Ağustos ayında o ürün grubunda kriz başlayacak! Herkesi etkileyecek

CHP'li Ömer Fethi Gürer, artan yem fiyatları, iklim değişikliği gibi nedenlerle süt krizinin yaklaştığını vurgulayarak küçük işletmelerin ve süt üreticilerinin büyük sıkıntılar yaşamaya başladığını belirtti.

CHP Niğde Milletvekili Ömer Fethi Gürer, artan yem fiyatları ve iklim değişikliği nedeniyle küçük işletmelerin hayvancılığı sürdüremediğini belirtti ve ağustos ayında süt krizinin ortaya çıkmasının olası olduğunu ifade etti.

TBMM'de düzenlediği basın toplantısında üreticilerin yaşadığı sorunlara dikkat çeken Gürer, süt piyasasındaki belirsizliklerin besicileri zorladığını vurguladı.

Gürer, ithal yem fiyatlarındaki sürekli artışın üreticileri büyük bir sıkıntıya soktuğunu belirterek, 50 kilogram süt yeminin fiyatının 600 lirayı geçtiğini söyledi.

Küçük aile tipi işletmelerin kendi yemini üretmemesi durumunda hayatta kalma olasılığının düştüğüne dikkat çeken Gürer, Arpa fiyatındaki yüzde 3'lük artışın bile benzer yem ürünlerindeki yüksek fiyat artışlarını dengelemekte yetersiz kaldığını ifade etti.

"KAŞAR PEYNİRİN KİLOSU 700'Ü BULDU"

Süt ürünlerinin raftaki fiyatlarının yükseldiğini belirten Gürer, “Rafta işlenmiş süt litresi 33 ile 45 lira aralığında satışa sunulurken, peynir fiyatları kilosu 400 liraya, kaşar peyniri ise 700 lirayı bulmuş durumda.
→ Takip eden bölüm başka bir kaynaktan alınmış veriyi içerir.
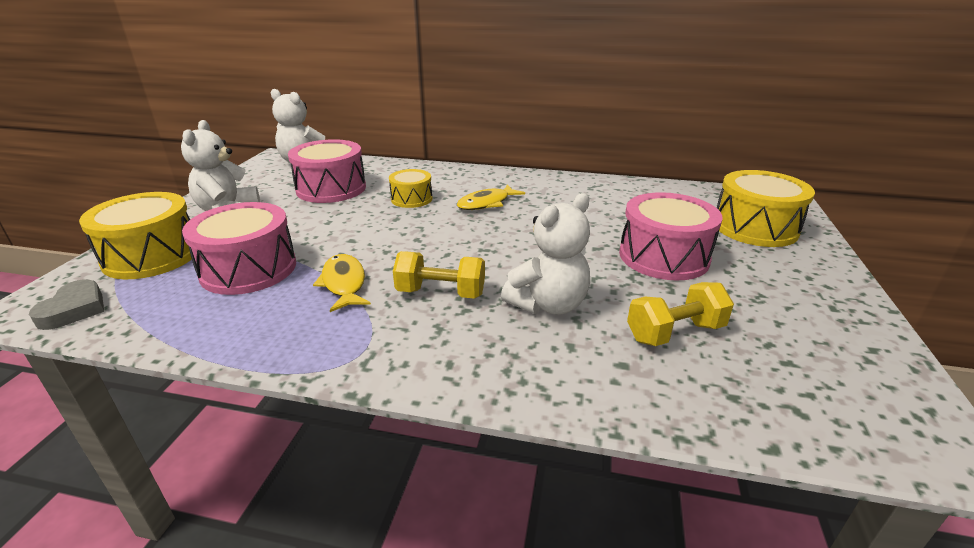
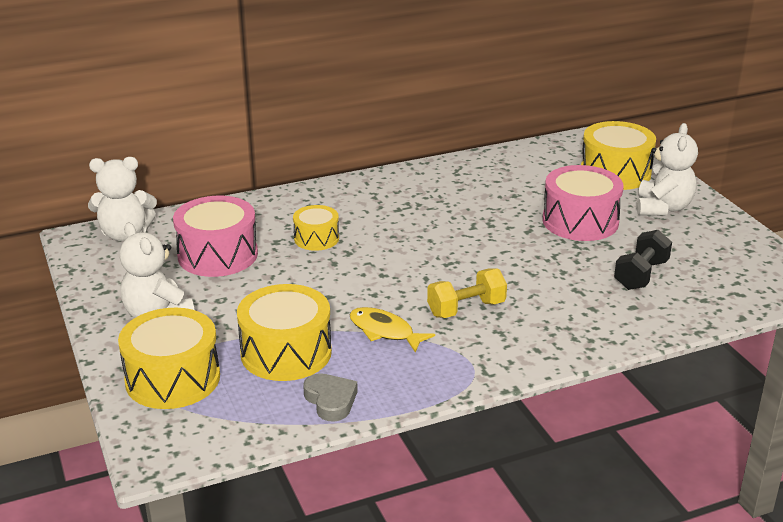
camera: 35 degrees left, 0 degrees up
grey heart [29,279,104,330] -> grey heart moved to [303,373,358,422]
pink drum [182,202,296,295] -> yellow drum [237,284,332,381]
yellow fish [457,184,525,210] -> none
white teddy bear [501,193,590,315] -> white teddy bear moved to [637,123,698,215]
yellow dumbbell [627,282,734,346] -> black dumbbell [614,230,672,290]

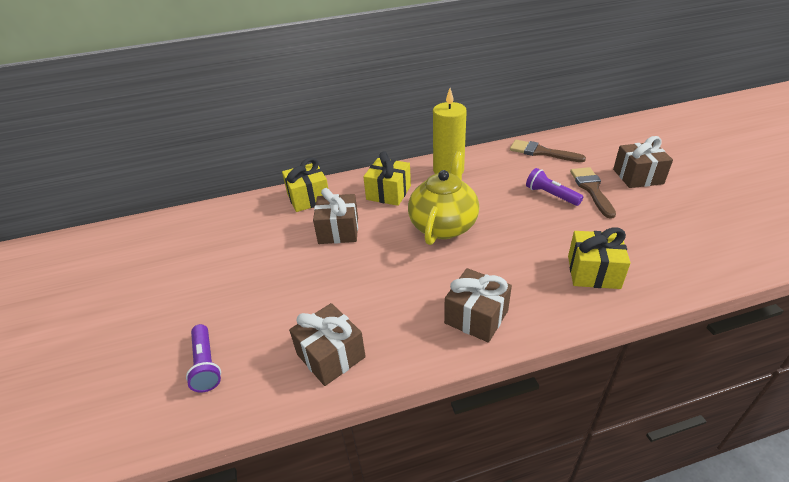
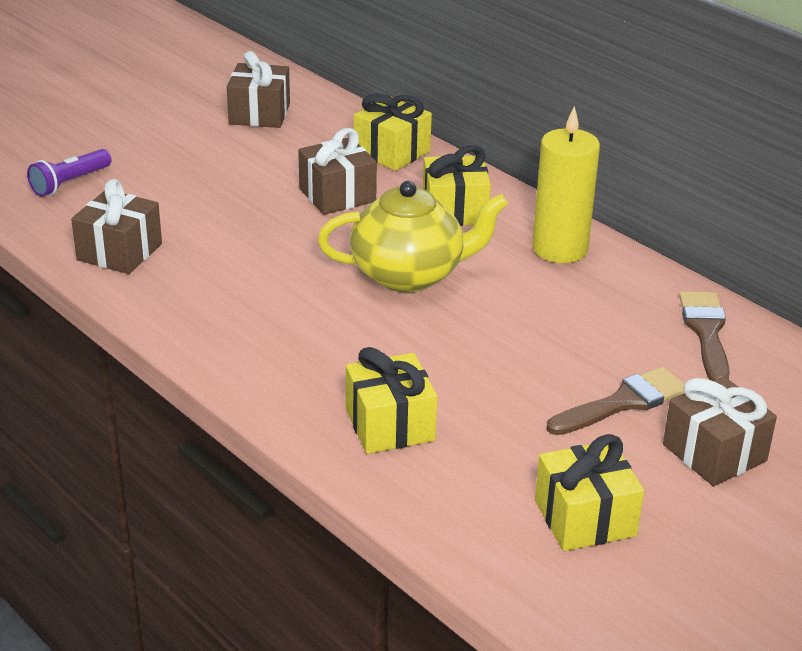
camera: 60 degrees right, 5 degrees down
brown gift [444,268,512,343] -> brown gift moved to [227,51,290,128]
purple flashlight [526,168,584,206] -> none
none -> yellow gift [535,434,644,551]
Markalara göre ürün fiyatları ise değişiklik göstermektedir. İthal tereyağı özellikle İran’dan getirildiği söyleniyor. 2023 yılında TÜİK verilerine göre 6 bin 384 ton ithalat yapıldı ve 35 milyon 325 bin dolar yurt dışına ödendi. Bu yılın ilk beş ayında ise 3 bin 129 ton ithalat karşılığında 16 milyon 953 bin TL ödendi” dedi.

"KRİZ RİSKİ ARTIYOR"

Türkiye'deki süt üretimindeki sorunlara ve çiğ süt piyasasındaki belirsizliklere dikkat çeken Gürer, "Süt ineklerinin 2020 yılında kesime gitmesi nedeniyle süt üretiminde ciddi düşüşler yaşandı" diye konuştu.

Süt piyasasında yaşanan mevsimsel artışın ardından sanayicilerin mevcut sütleri kalite, katkı maddesi, koku ve tat gibi nedenlerle almaktan kaçındığını kaydeden Gürer, “Sanayiciler, mevsimsel süt artışını bahane ederek fiyatları olabildiğince düşük tutuyor ve üreticiden doğrudan ürün almayı daraltıyor. Bunun yerine, aracı süt müteahhitleri aracılığıyla ucuza süt almayı tercih ediyorlar. Süt pazarında belirsizlikler ve kriz riski artıyor" ifadesinde bulundu.

"AİLE TİPİ İŞLETMELER EZİLİYOR"

Gürer, süt tozu ithalatına ilişkin verileri de paylaşarak, “2023 yılında Türkiye'ye 687 ton süt tozu ithal edilip 2 milyon 669 bin dolar ödendi. Ancak, 2024 yılının ilk beş ayında ithal süt tozu miktarı 340 ton oldu ve 952 bin dolar yurt dışına ödendi. Bir yanda ithalat lobisi, diğer yanda ihracat lobisi arasında küçük aile tipi işletmeler ezilmektedir” dedi.

Gürer, süt tozu ithalatının acilen durdurulması gerektiğini belirterek, “Tereyağı ve peynir üreticilerini koruyacak, aynı zamanda sanayiciyi de zor durumda bırakmayacak politikalar geliştirilmelidir. Hayvan refahını sağlayacak yatırımlara ağırlık verilmeli ve özellikle önümüzdeki dönemde sütte oluşacak düşüş göz önünde bulundurularak gerekli önlemler alınmalıdır” dedi.

Gürer, çözüm üretilmemesi durumunda ithalatın devam edeceğini, raftaki peynir, süt, yoğurt ve tereyağı fiyatlarının artacağını, üreticinin sıkıntıya düşeceğini ve tüketicinin pahalı ürün almaya devam edeceğini ifade ederek, “Bu dengeyi sağlamak ve politika olarak düzenlemek, siyasi iktidarın sorumluluğu ve görevidir” değerlendirmesini yaptı."